Ad oggi sono 1.053 le imprese sociali attive in Italia, che hanno svolto attività per 20,6 miliardi di euro e impiegato 735 mila addetti. Il dato emerge dalla decima edizione dell’osservatorio Isnet sull’impresa sociale, a pochi giorni dall’entrata in vigore della legge delega per la riforma del Terzo Settore, che ha introdotto nel nostro ordinamento giuridico le società benefit aprendo di fatto la strada all’economia sociale e a nuovi attori organizzativi.

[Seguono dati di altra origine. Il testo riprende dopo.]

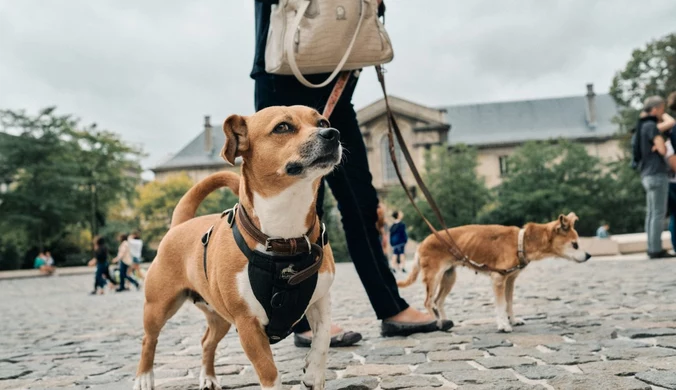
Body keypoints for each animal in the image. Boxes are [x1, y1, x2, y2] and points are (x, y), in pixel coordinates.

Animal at [134, 106, 340, 390]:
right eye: (283, 127)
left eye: (322, 122)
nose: (332, 133)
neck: (285, 238)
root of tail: (180, 224)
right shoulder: (247, 325)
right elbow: (270, 373)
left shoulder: (321, 299)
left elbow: (323, 340)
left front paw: (313, 374)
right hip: (158, 307)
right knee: (148, 340)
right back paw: (144, 377)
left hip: (219, 317)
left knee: (206, 342)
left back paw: (209, 378)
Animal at [398, 213, 588, 332]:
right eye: (575, 244)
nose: (588, 255)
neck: (521, 241)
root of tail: (421, 244)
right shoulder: (498, 279)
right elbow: (501, 305)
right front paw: (503, 325)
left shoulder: (510, 280)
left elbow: (509, 303)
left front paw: (513, 320)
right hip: (434, 277)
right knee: (428, 303)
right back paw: (435, 323)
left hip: (449, 277)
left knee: (438, 301)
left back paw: (445, 322)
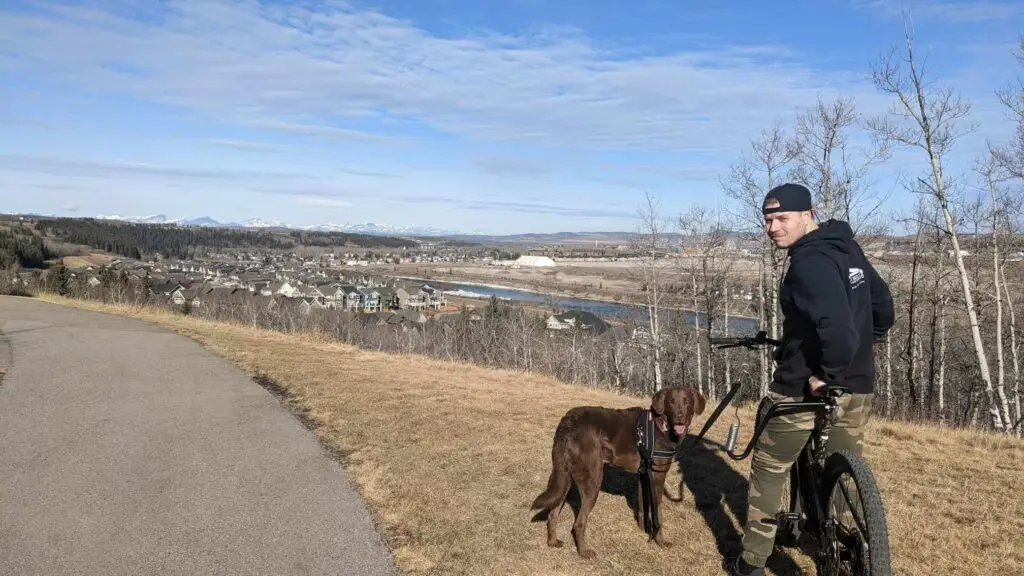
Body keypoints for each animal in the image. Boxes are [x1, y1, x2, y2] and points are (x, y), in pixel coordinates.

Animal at [528, 385, 704, 557]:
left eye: (687, 401)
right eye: (671, 402)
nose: (680, 418)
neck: (661, 425)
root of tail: (567, 422)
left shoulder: (643, 476)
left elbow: (642, 507)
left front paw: (642, 533)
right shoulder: (658, 477)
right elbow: (657, 513)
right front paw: (660, 541)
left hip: (564, 477)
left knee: (553, 513)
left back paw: (553, 542)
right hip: (593, 479)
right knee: (578, 523)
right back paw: (584, 552)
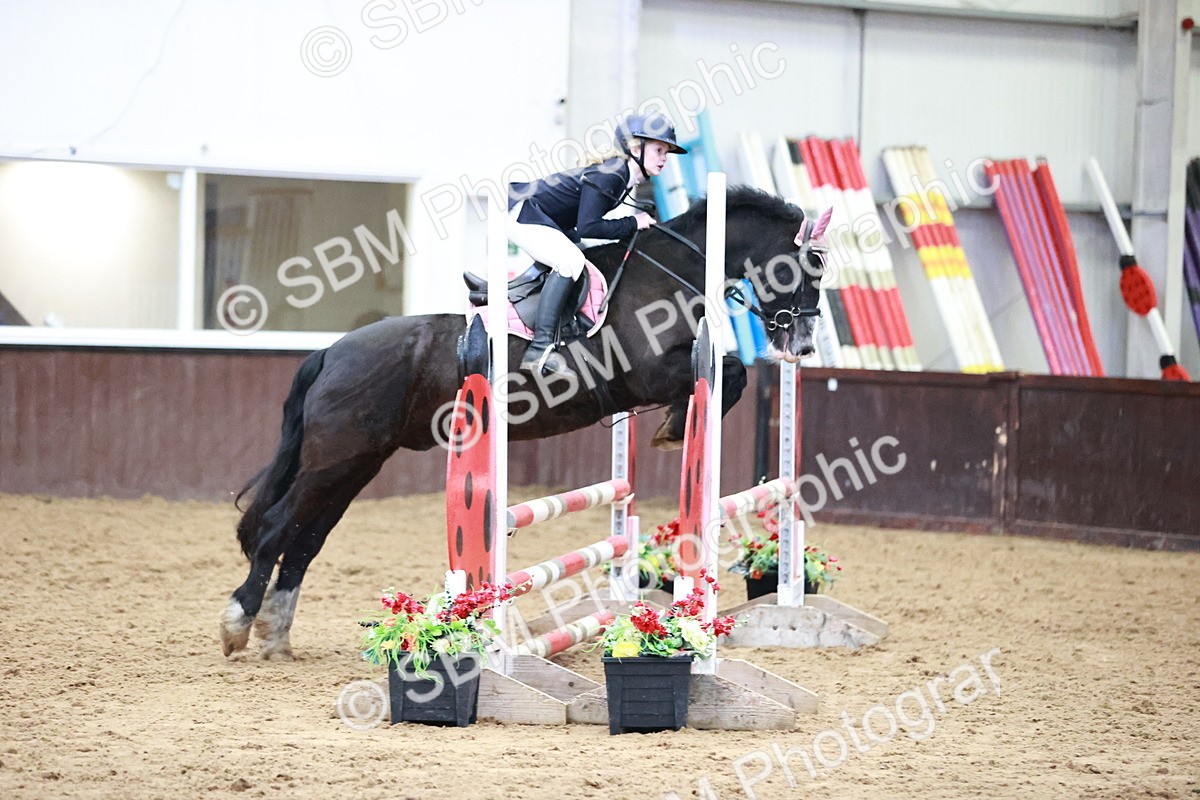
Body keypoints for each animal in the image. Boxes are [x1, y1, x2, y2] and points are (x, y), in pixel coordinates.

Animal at [220, 186, 825, 659]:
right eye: (810, 269)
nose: (802, 346)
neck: (669, 273)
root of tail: (330, 352)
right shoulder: (650, 374)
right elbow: (733, 373)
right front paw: (677, 428)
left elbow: (731, 375)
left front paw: (673, 427)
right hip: (334, 459)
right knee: (277, 530)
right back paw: (239, 623)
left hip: (356, 462)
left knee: (305, 538)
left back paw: (275, 636)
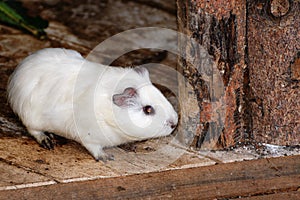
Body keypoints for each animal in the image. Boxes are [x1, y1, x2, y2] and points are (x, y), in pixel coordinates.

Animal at [7, 48, 177, 161]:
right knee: (34, 131)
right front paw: (107, 157)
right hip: (31, 118)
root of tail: (15, 77)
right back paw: (48, 141)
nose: (174, 123)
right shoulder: (88, 136)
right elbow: (94, 148)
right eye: (148, 110)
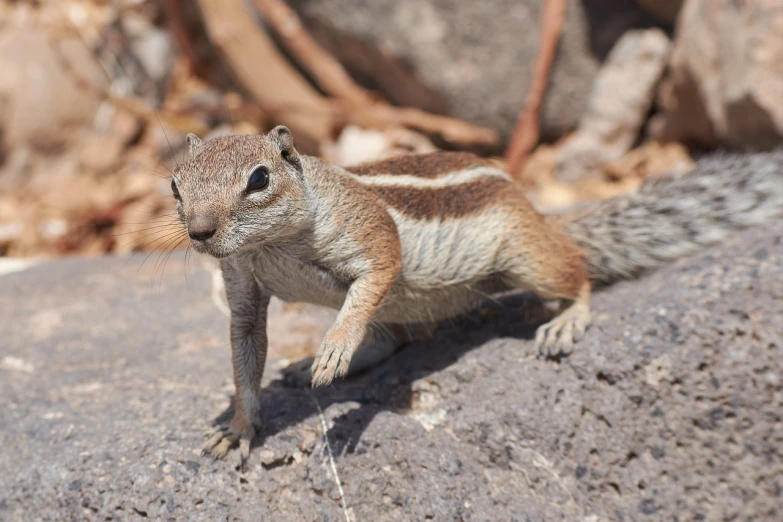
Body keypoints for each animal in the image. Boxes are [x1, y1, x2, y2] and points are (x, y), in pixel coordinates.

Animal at [170, 126, 783, 460]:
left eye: (258, 180)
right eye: (175, 185)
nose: (199, 232)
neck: (274, 244)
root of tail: (535, 209)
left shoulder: (370, 234)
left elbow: (375, 274)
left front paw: (337, 345)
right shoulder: (244, 287)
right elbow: (245, 354)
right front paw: (240, 430)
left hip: (526, 259)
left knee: (577, 272)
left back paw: (567, 320)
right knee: (391, 339)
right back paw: (304, 368)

Secondo il rapporto, con l’attuazione della riforma il numero delle imprese sociali salirà ad almeno 15.100, confermando di fatto il trend di crescita dell’ultimo anno. Il 37,2 per cento delle cooperative sociali dichiara di aver incrementato il proprio volume di attività facendo così registrare un +3,6 per cento rispetto al 2015. Per non parlare dell’impatto sociale: solamente in termini di inclusione lavorativa, il sistema occupa 67.100 soggetti svantaggiati.

Ma si sa, le novità spesso sono accompagnate da scetticismo e diffidenza. L’osservatorio Isnet mostra che le cooperative sociali si dividono in ‘riformisti’ (28,4 per cento del campione), favorevoli all’ingresso di nuovi attori, per gli effetti di contaminazione positiva, l’acquisizione di know how e la maggiore dinamicità organizzativa che ne può conseguire; e ‘tradizionalisti’ (35,8 per cento del campione), che al contrario temono l’innescarsi di meccanismi competitivi con imprese che assumono la veste sociale prevalentemente per motivi opportunistici. La restante parte delle cooperative sociali intervistate non ha ancora maturato una posizione.

Secondo la presidente dell’associazione Isnet e responsabile dell’osservatorio, Laura Bongiovanni, “i riformisti non sembrano preoccupati dell’ingresso di nuovi attori nella sfera dell’economia sociale che rappresenta al contrario un’opportunità, una sfida per il miglioramento; sono già forti e non temono il confronto. Dal lato opposto, i tradizionalisti non ne fanno una questione di salvaguardia e marcatura del territorio, così come si potrebbe facilmente pensare, ma si appellano ai principi fondativi, allo spirito e ai valori che guidano il fare Impresa sociale, che non possono essere assolutamente confusi con obiettivi di profitto”.